__Records provided__.
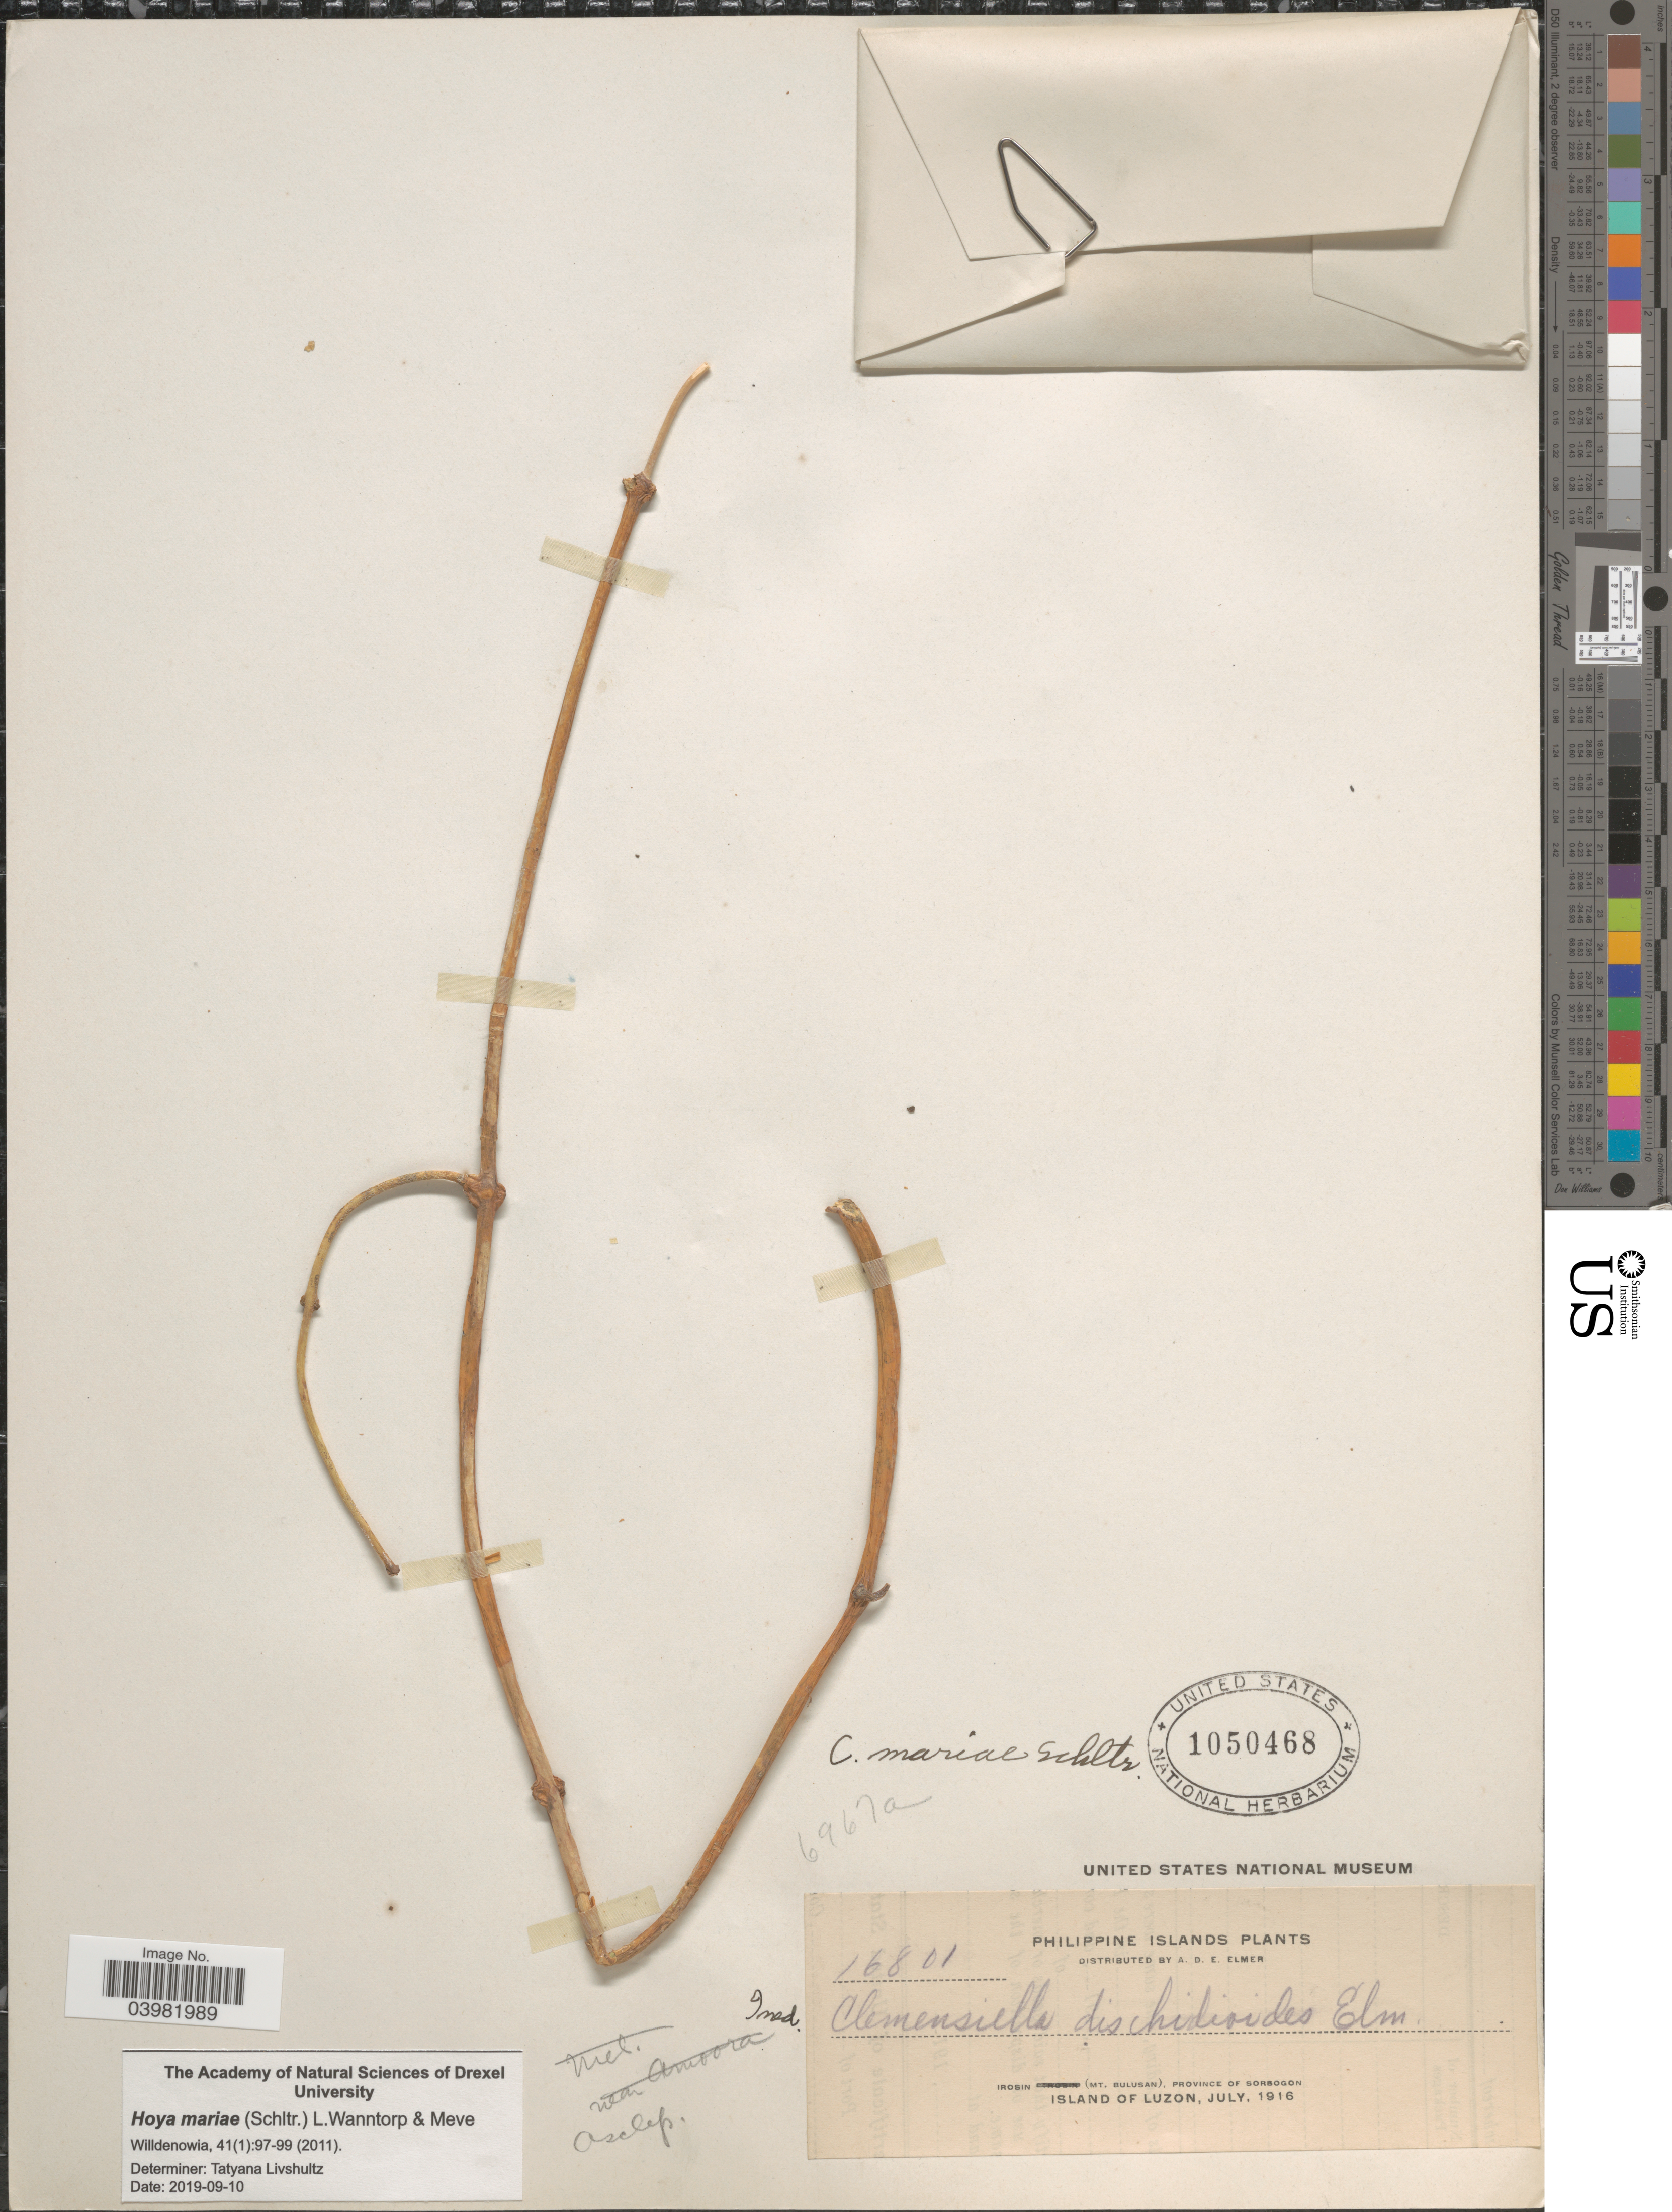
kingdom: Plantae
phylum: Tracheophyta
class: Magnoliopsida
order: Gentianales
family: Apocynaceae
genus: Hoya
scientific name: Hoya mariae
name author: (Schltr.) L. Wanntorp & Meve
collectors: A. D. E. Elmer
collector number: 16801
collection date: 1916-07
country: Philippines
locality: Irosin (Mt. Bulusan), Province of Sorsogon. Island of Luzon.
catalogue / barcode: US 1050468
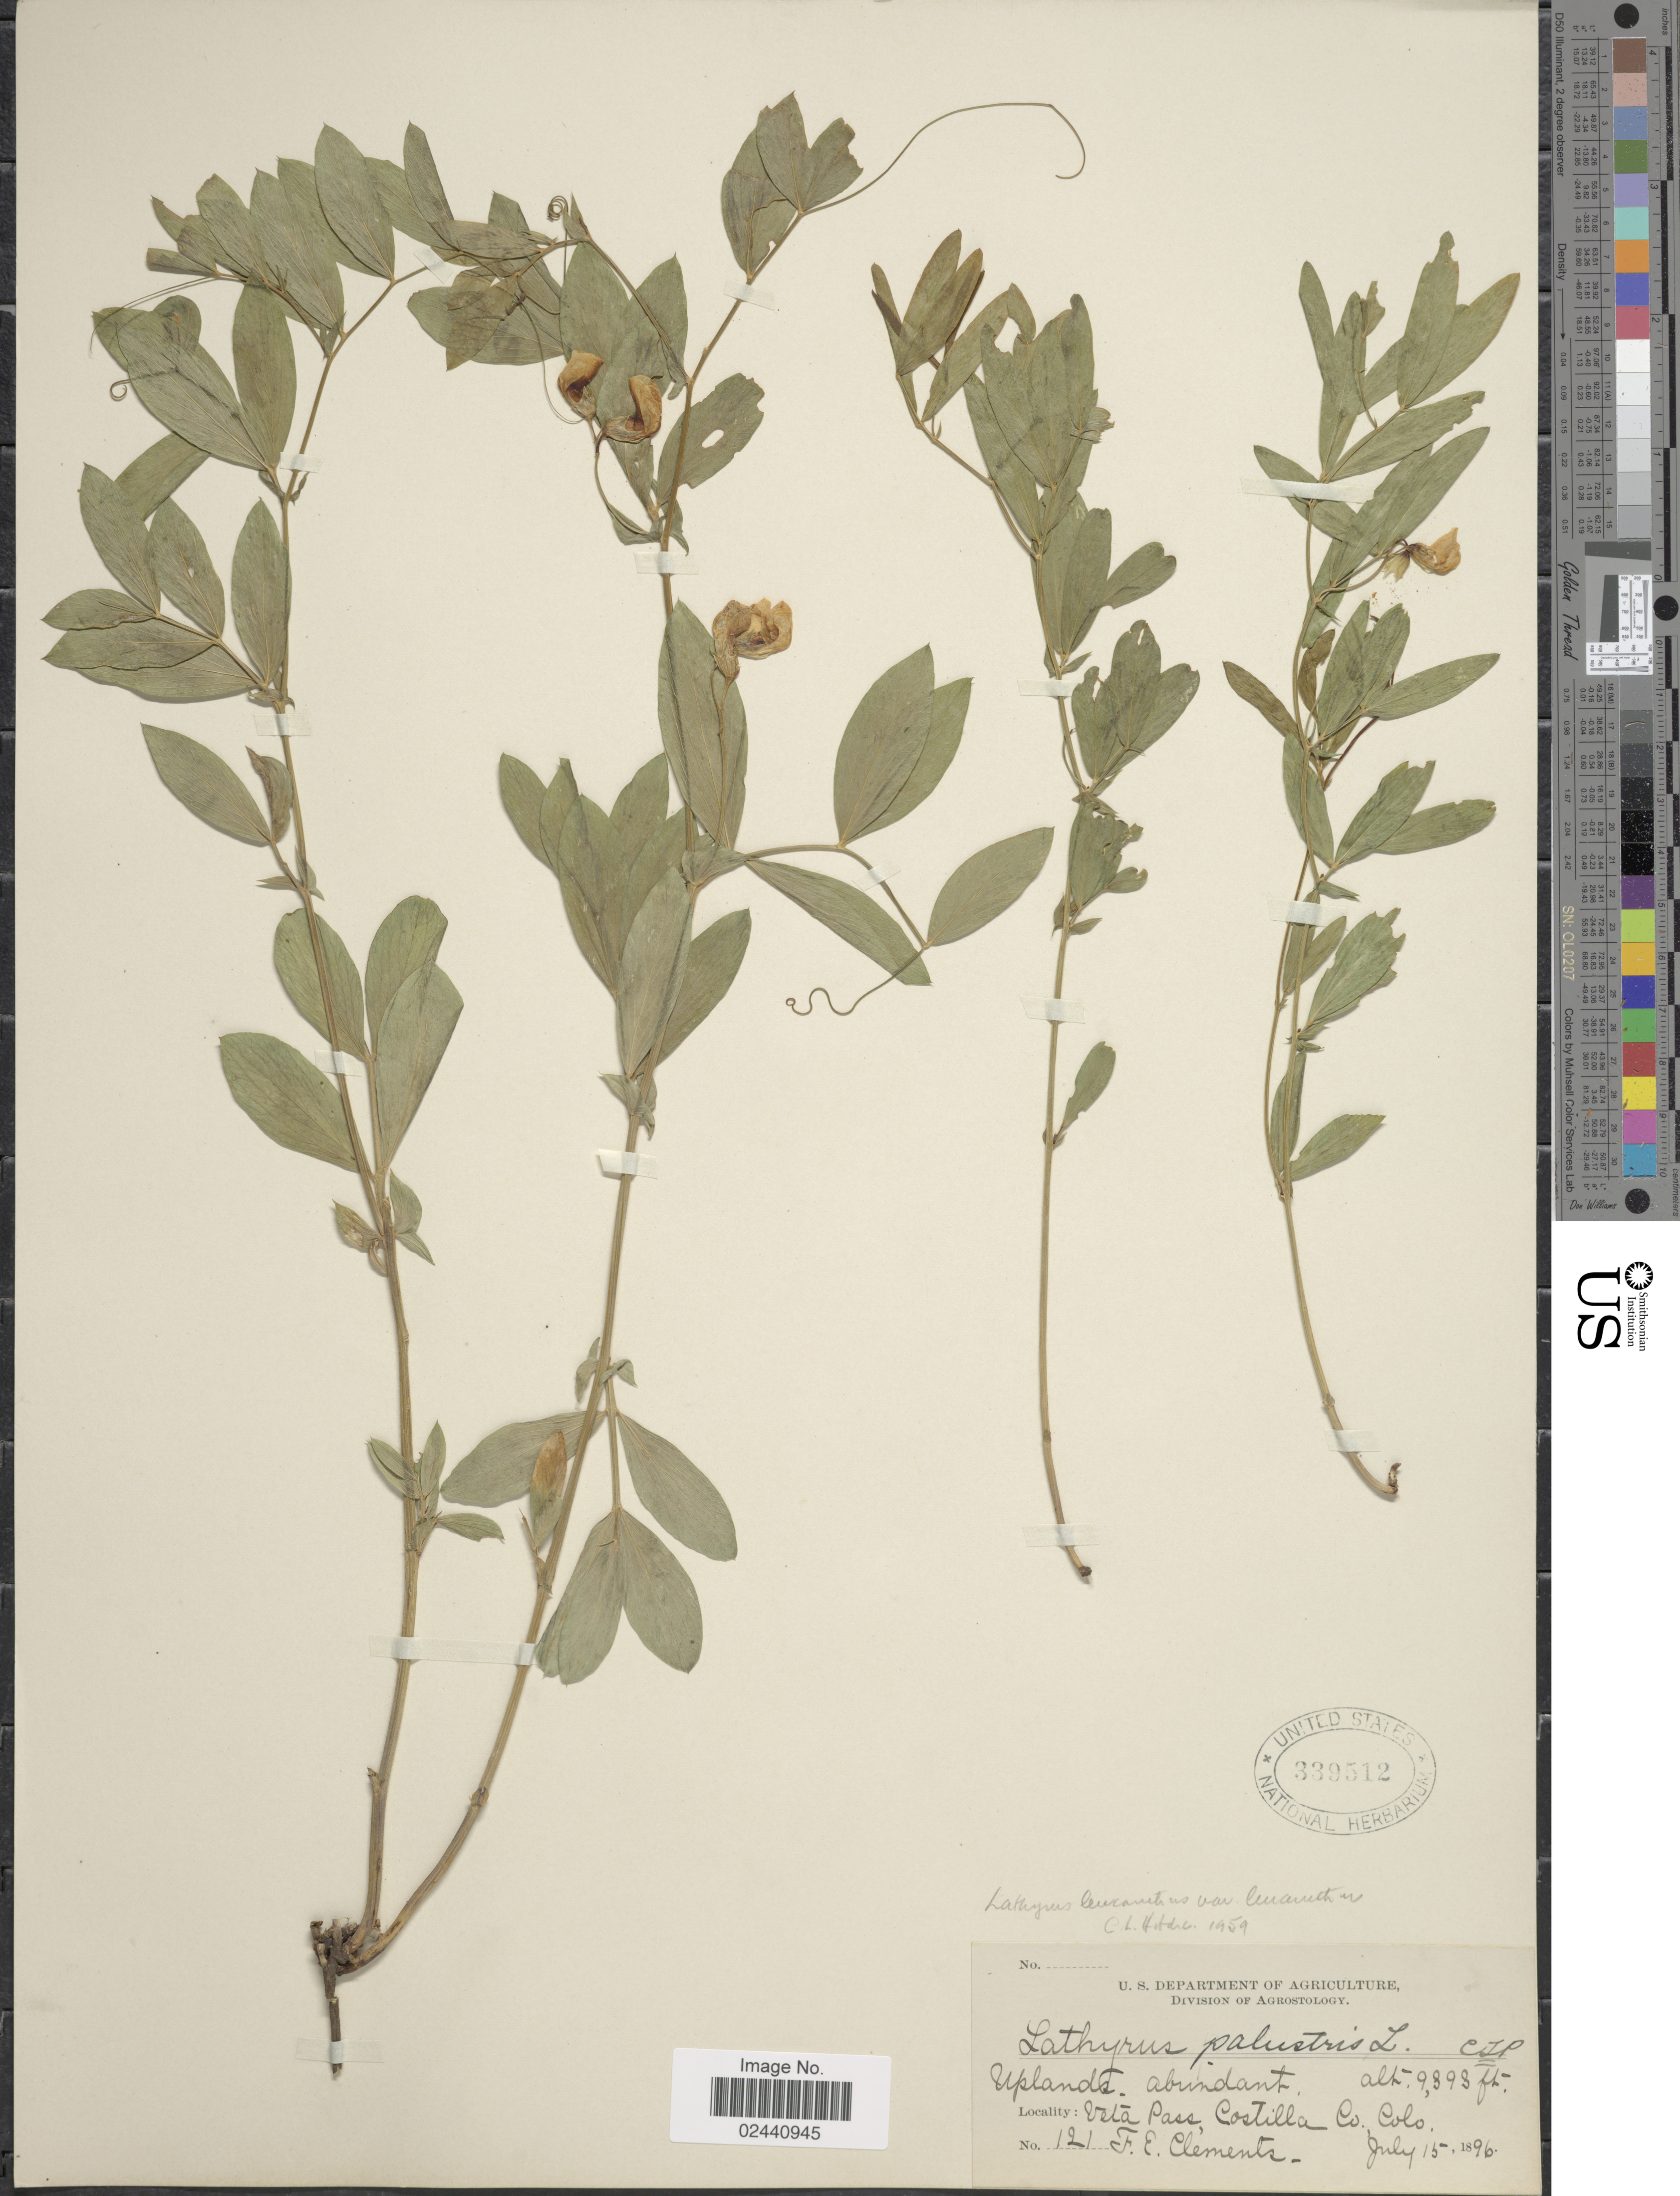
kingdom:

__Given task__. Rewrite all the material above with "country" replaced by "nation" and everything else unchanged, leaving out the pictures.

__Answer to this exercise__.
kingdom: Plantae
phylum: Tracheophyta
class: Magnoliopsida
order: Gentianales
family: Apocynaceae
genus: Hoya
scientific name: Hoya mariae
name author: (Schltr.) L. Wanntorp & Meve
collectors: A. D. E. Elmer
collector number: 16801
collection date: 1916-07
nation: Philippines
locality: Irosin (Mt. Bulusan), Province of Sorsogon. Island of Luzon.
catalogue / barcode: US 1050468
kingdom:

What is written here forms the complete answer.